O levantamento usou dados de São Paulo, Curitiba, Belo Horizonte, Recife, Fortaleza, Manaus e Rio de Janeiro.
Neste ano, o país bateu bateu os recordes de episódios e mortes pela doença da série histórica, com dados desde o ano 2000. Em todo o ano passado, foram 1.658.816 de casos de dengue. Antes disso, a maior crise da doença tinha ocorrido em 2015, quando foram feitas 1.688.688 notificações. Em relação às mortes, o ano passado mantinha o recorde, com 1.094 óbitos, seguido por 2022, que registrou 1.053.
De acordo com o painel de monitoramento de arboviroses do Ministério da Saúde, foram notificados, em 2024, 6.606.414 de casos prováveis da doença e 5.922 mortes. Há 1.067 mortes em investigação.

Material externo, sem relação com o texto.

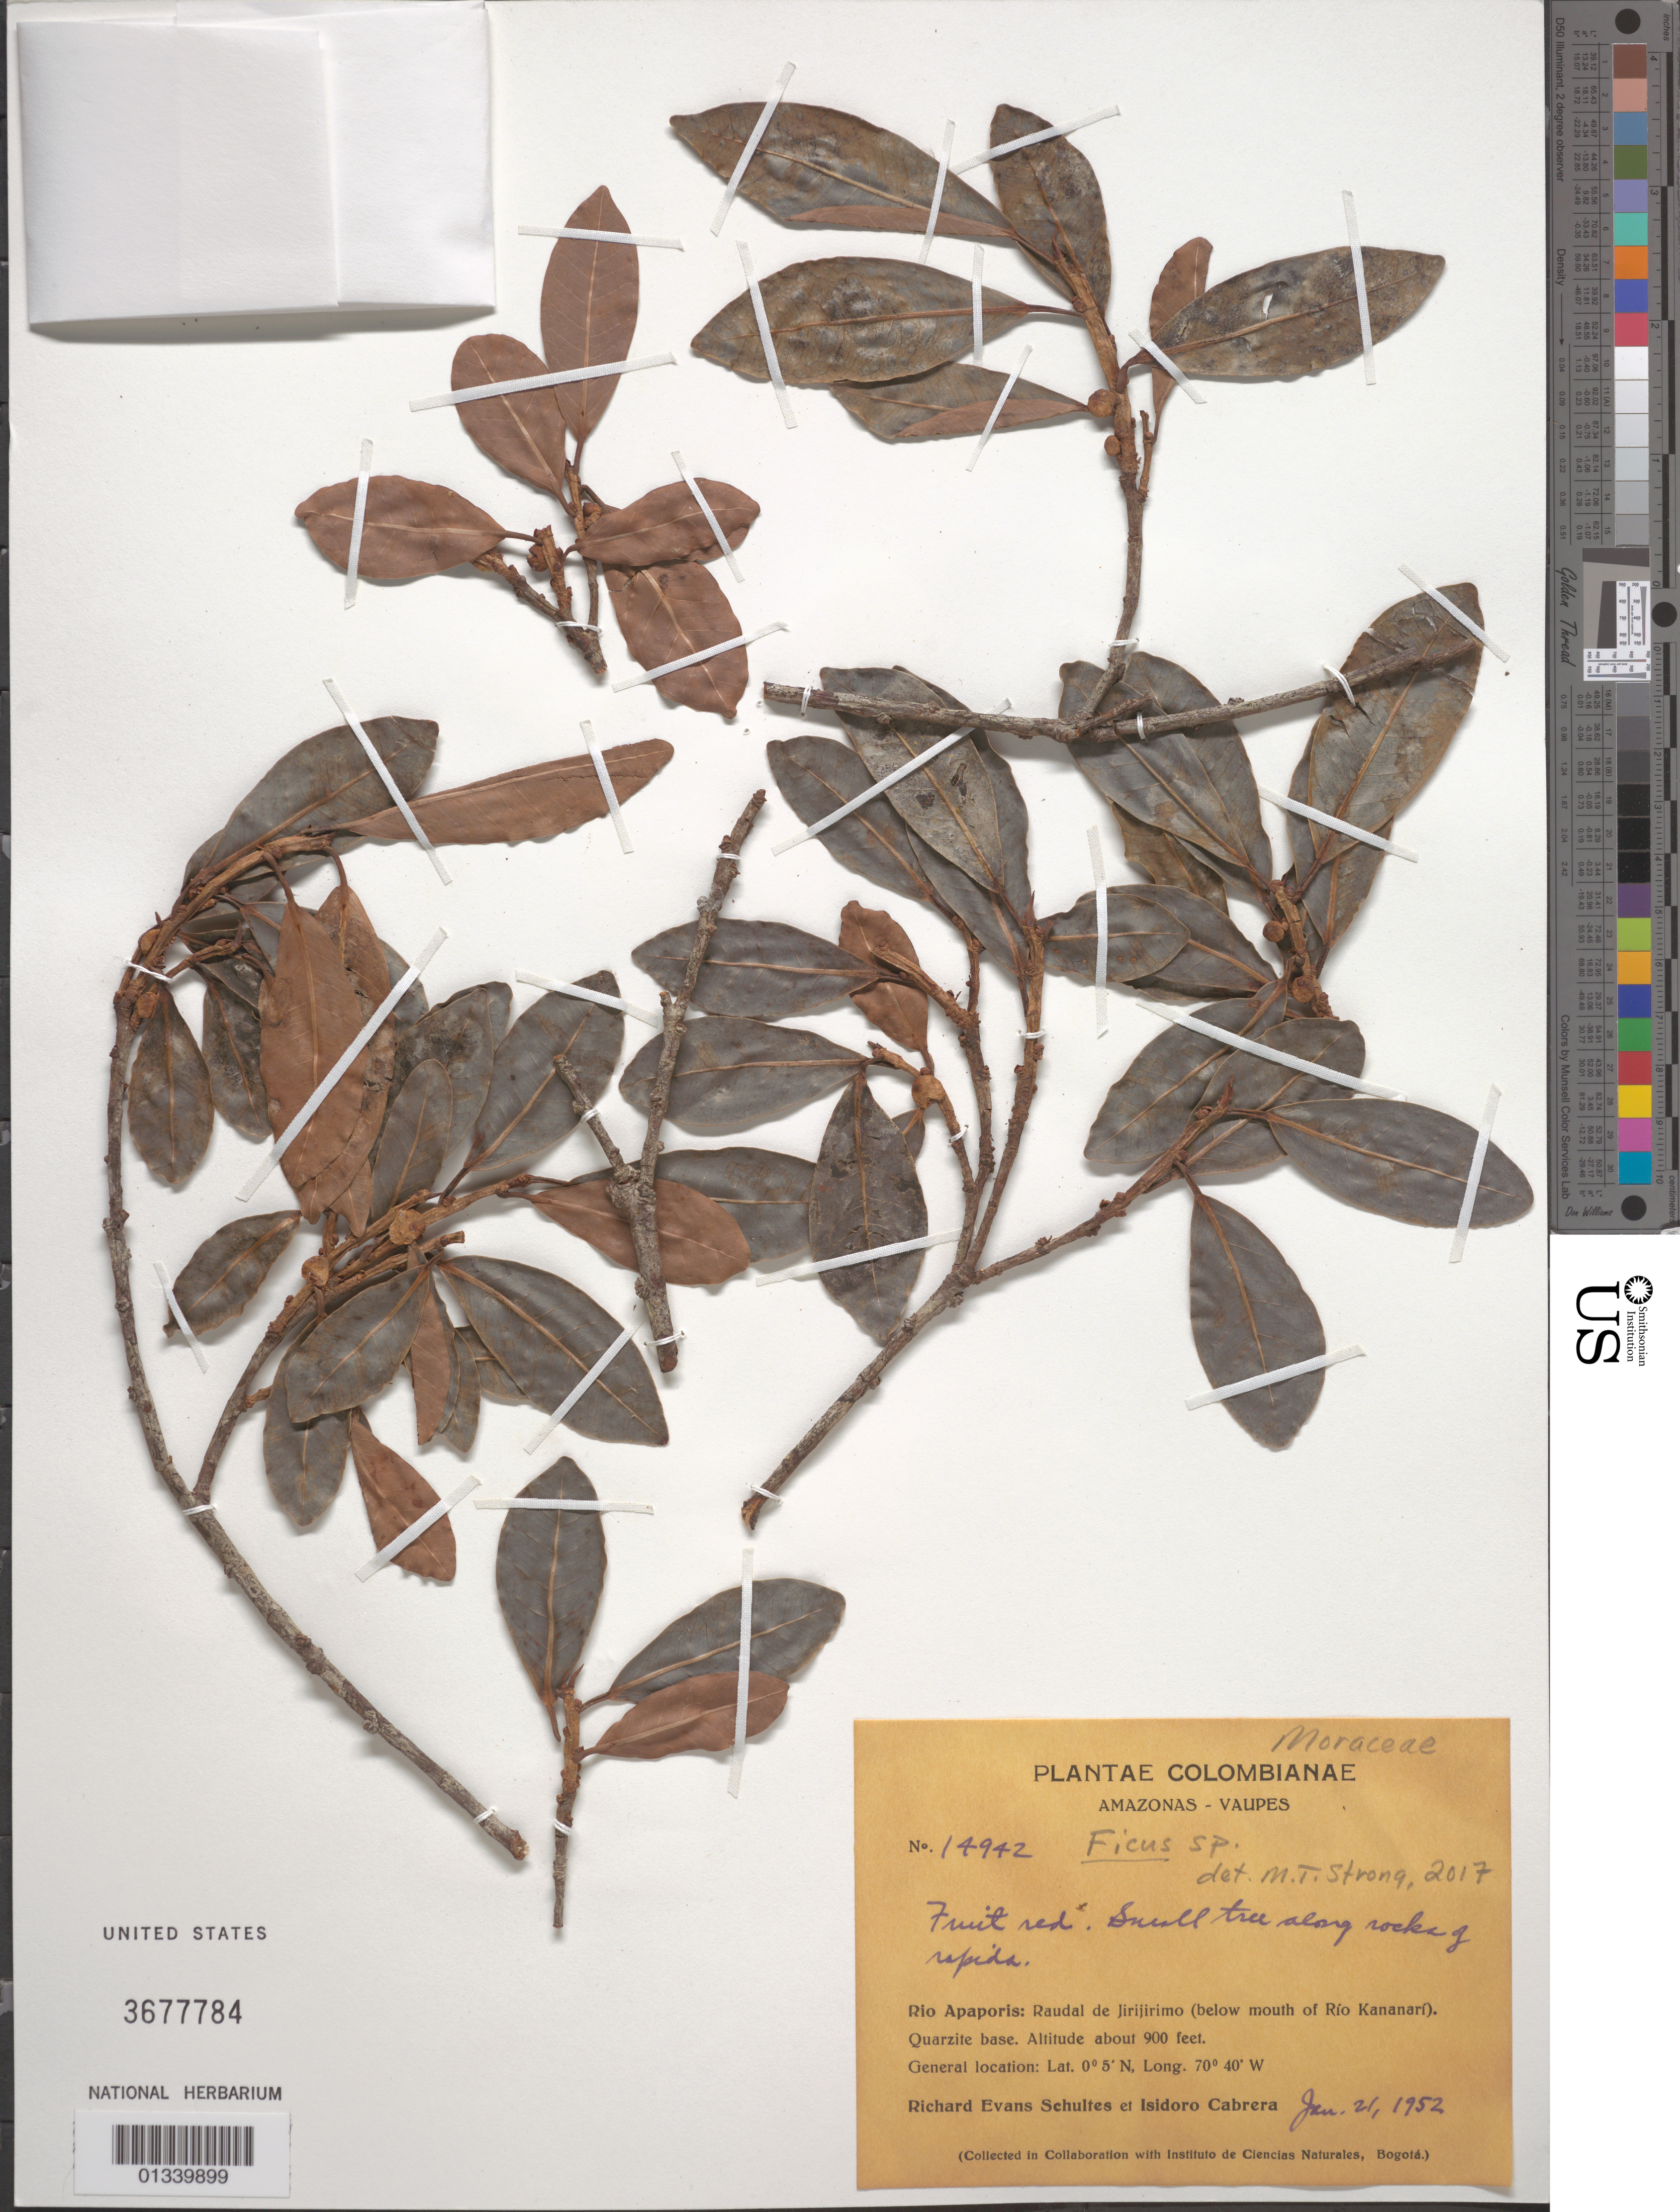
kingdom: Plantae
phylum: Tracheophyta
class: Magnoliopsida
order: Rosales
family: Moraceae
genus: Ficus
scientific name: Ficus mathewsii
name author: (Miq.) Miq.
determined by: Mitidieri, Nicole, (WIS), University of Wisconsin - Madison (UNITED STATES)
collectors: R. E. Schultes & I. Cabrera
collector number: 14942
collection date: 1952-01-21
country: Colombia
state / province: Amazonas / Vaupés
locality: Rio Apaporis: Raudal de Jirijirimo (below mouth of Rio Kananari). Quarzite base.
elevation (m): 274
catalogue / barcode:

Contrastes regionais e a dinâmica das epidemias
Em contrapartida, cidades como Recife e Fortaleza apresentam uma maior proporção de anticorpos na população, resultado de epidemias anteriores. Nessas localidades, entre 35% e 40% dos indivíduos analisados possuem anticorpos contra o vírus, um platô que, segundo especialistas, pode dificultar novas transmissões. Apesar disso, a imunidade registrada nessas cidades não garante proteção contra todos os sorotipos, especialmente em cenários de introdução de linhagens virais novas.
“Mesmo com a epidemia recente em São Paulo, ainda há muita gente suscetível ao vírus. Isso mostra que vacinar essa população é muito importante para evitar novos surtos“, afirma Ester Sabino, imunologista e coordenadora do estudo. “Esse tipo de pesquisa permite identificar quantas pessoas foram expostas ao vírus, mesmo aquelas que não apresentaram sintomas. Isso é fundamental para planejar o enfrentamento de futuras emergências sanitárias”, ela completa.
Vacina contra a dengue
Apesar disso, o acesso à vacina contra a dengue no Brasil ainda é limitado, com doses disponíveis apenas para públicos-alvo específicos. Embora seja uma ferramenta crucial para a redução de novos casos, sua aplicação em larga escala enfrenta desafios logísticos e de produção. Por isso, medidas preventivas, como o controle do vetor e a eliminação de focos do mosquito, permanecem como as principais estratégias para conter a doença.
Além de orientar estratégias de vacinação, os dados sorológicos são essenciais para alocar recursos, como campanhas de controle do vetor e insumos médicos, nas regiões mais vulneráveis. Segundo os pesquisadores, esses estudos devem ser realizados de forma sistemática, a cada dois anos, para monitorar a evolução da imunidade populacional.
Mobilização nacional contra a dengue
Neste sábado, 14, o Ministério da Saúde promove o Dia D de Mobilização contra a Dengue, uma ação nacional para eliminar focos do mosquito Aedes aegypti, principal transmissor da dengue, zika e chikungunya. A campanha reúne estados, municípios e a sociedade civil para reforçar a importância de medidas simples e eficazes na prevenção da doença. “Sabemos que 75% dos focos do mosquito estão perto das nossas casas. É hora de prevenir”, afirmou a ministra da Saúde, Nísia Trindade, em comunicado.
Durante a mobilização, agentes de saúde visitarão residências em todo o país, orientando a população e ajudando a eliminar possíveis criadouros do mosquito. Além disso, mutirões de limpeza e ações educativas serão realizados em várias comunidades. A iniciativa integra o Plano de Ação 2024/2025 do Ministério, que ampliou os recursos para o controle de arboviroses em 50%, totalizando R$ 1,5 bilhão.